WHAT TO DO
Count the lines in the items below that contain the string "Today", treating uppercase and lowercase as different. Give only the number.
=== LISTED ENTRIES ===
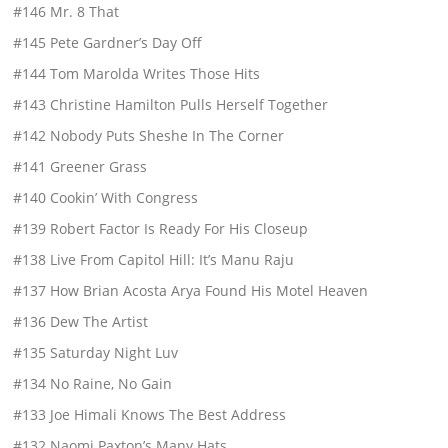
#146 Mr. 8 That
#145 Pete Gardner’s Day Off
#144 Tom Marolda Writes Those Hits
#143 Christine Hamilton Pulls Herself Together
#142 Nobody Puts Sheshe In The Corner
#141 Greener Grass
#140 Cookin’ With Congress
#139 Robert Factor Is Ready For His Closeup
#138 Live From Capitol Hill: It’s Manu Raju
#137 How Brian Acosta Arya Found His Motel Heaven
#136 Dew The Artist
#135 Saturday Night Luv
#134 No Raine, No Gain
#133 Joe Himali Knows The Best Address
#132 Naomi Paxton’s Many Hats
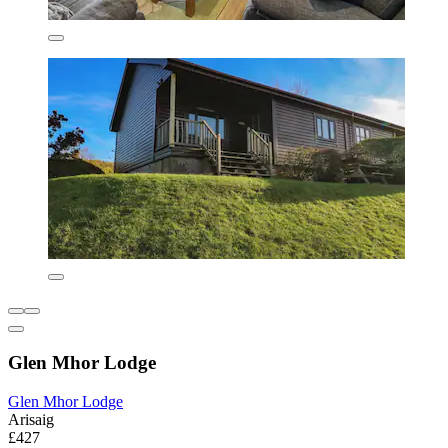
Glen Mhor Lodge
Glen Mhor Lodge
Arisaig
£427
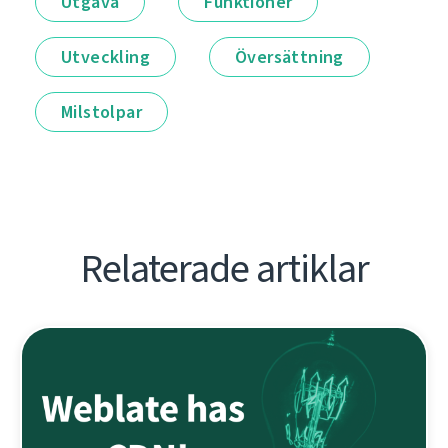
Utgåva
Funktioner
Utveckling
Översättning
Milstolpar
Relaterade artiklar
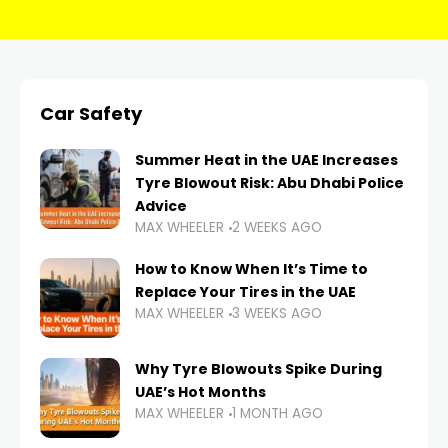
Car Safety
Summer Heat in the UAE Increases
Tyre Blowout Risk: Abu Dhabi Police
Advice
MAX WHEELER
2 WEEKS AGO
How to Know When It’s Time to
Replace Your Tires in the UAE
MAX WHEELER
3 WEEKS AGO
Why Tyre Blowouts Spike During
UAE’s Hot Months
MAX WHEELER
1 MONTH AGO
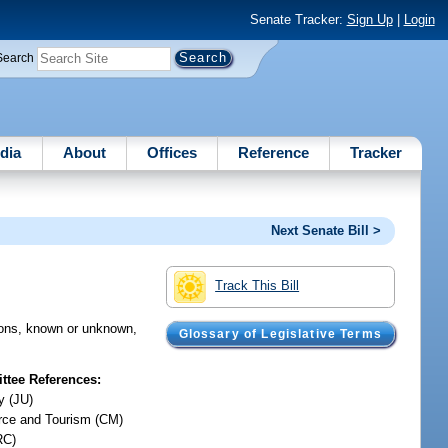
Senate Tracker:
Sign Up
|
Login
Search
dia
About
Offices
Reference
Tracker
Next Senate Bill >
Track This Bill
ersons, known or unknown,
Glossary of Legislative Terms
tee References:
y (JU)
ce and Tourism (CM)
RC)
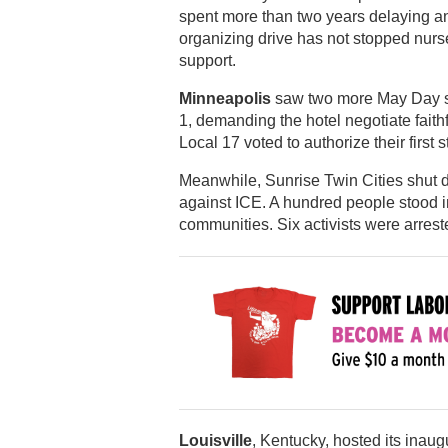
spent more than two years delaying and
organizing drive has not stopped nur
support.
Minneapolis
saw two more May Day st
1, demanding the hotel negotiate fait
Local 17 voted to authorize their first st
Meanwhile, Sunrise Twin Cities shut 
against ICE. A hundred people stood in 
communities. Six activists were arrest
Louisville
, Kentucky, hosted its inau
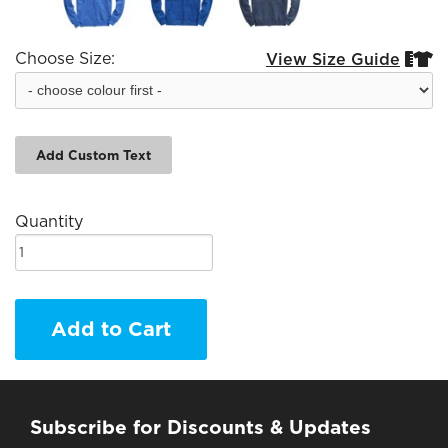
Choose Size:
View Size Guide


Add Custom Text
Quantity
Add to Cart
Subscribe for Discounts & Updates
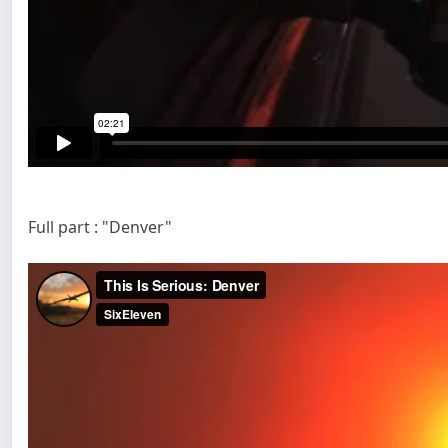
Full part : "Denver"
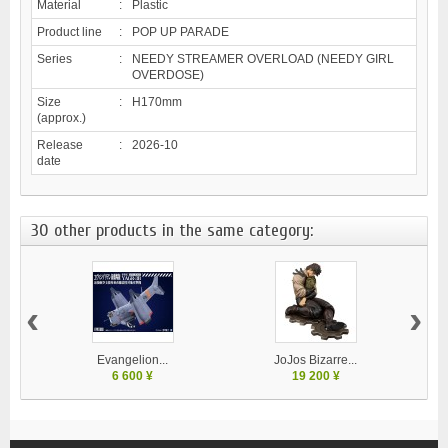
Material
:
Plastic
Product line
:
POP UP PARADE
Series
:
NEEDY STREAMER OVERLOAD (NEEDY GIRL
OVERDOSE)
Size
:
H170mm
(approx.)
Release
:
2026-10
date
30 other products in the same category:
‹
›
Evangelion...
JoJos Bizarre...
M
6 600 ¥
19 200 ¥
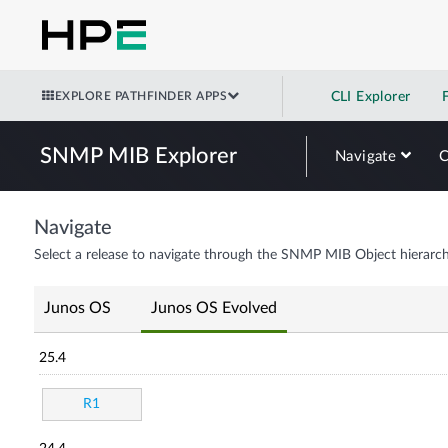
EXPLORE PATHFINDER APPS
CLI Explorer
SNMP MIB Explorer
Navigate
Navigate
Select a release to navigate through the SNMP MIB Object hierarch
Junos OS
Junos OS Evolved
25.4
R1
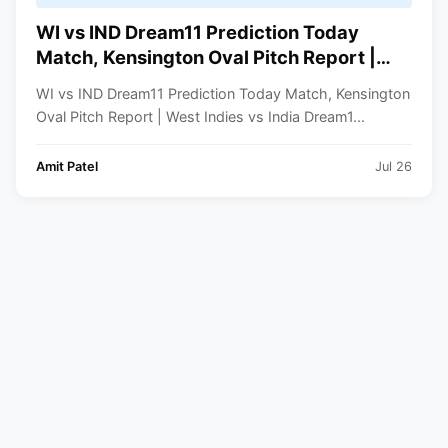
WI vs IND Dream11 Prediction Today
Match, Kensington Oval Pitch Report |
West Indies vs India Dream11 Team 1st
WI vs IND Dream11 Prediction Today Match, Kensington
ODI 2023
Oval Pitch Report | West Indies vs India Dream1...
Amit Patel
Jul 26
===
RESPONSE AREA
2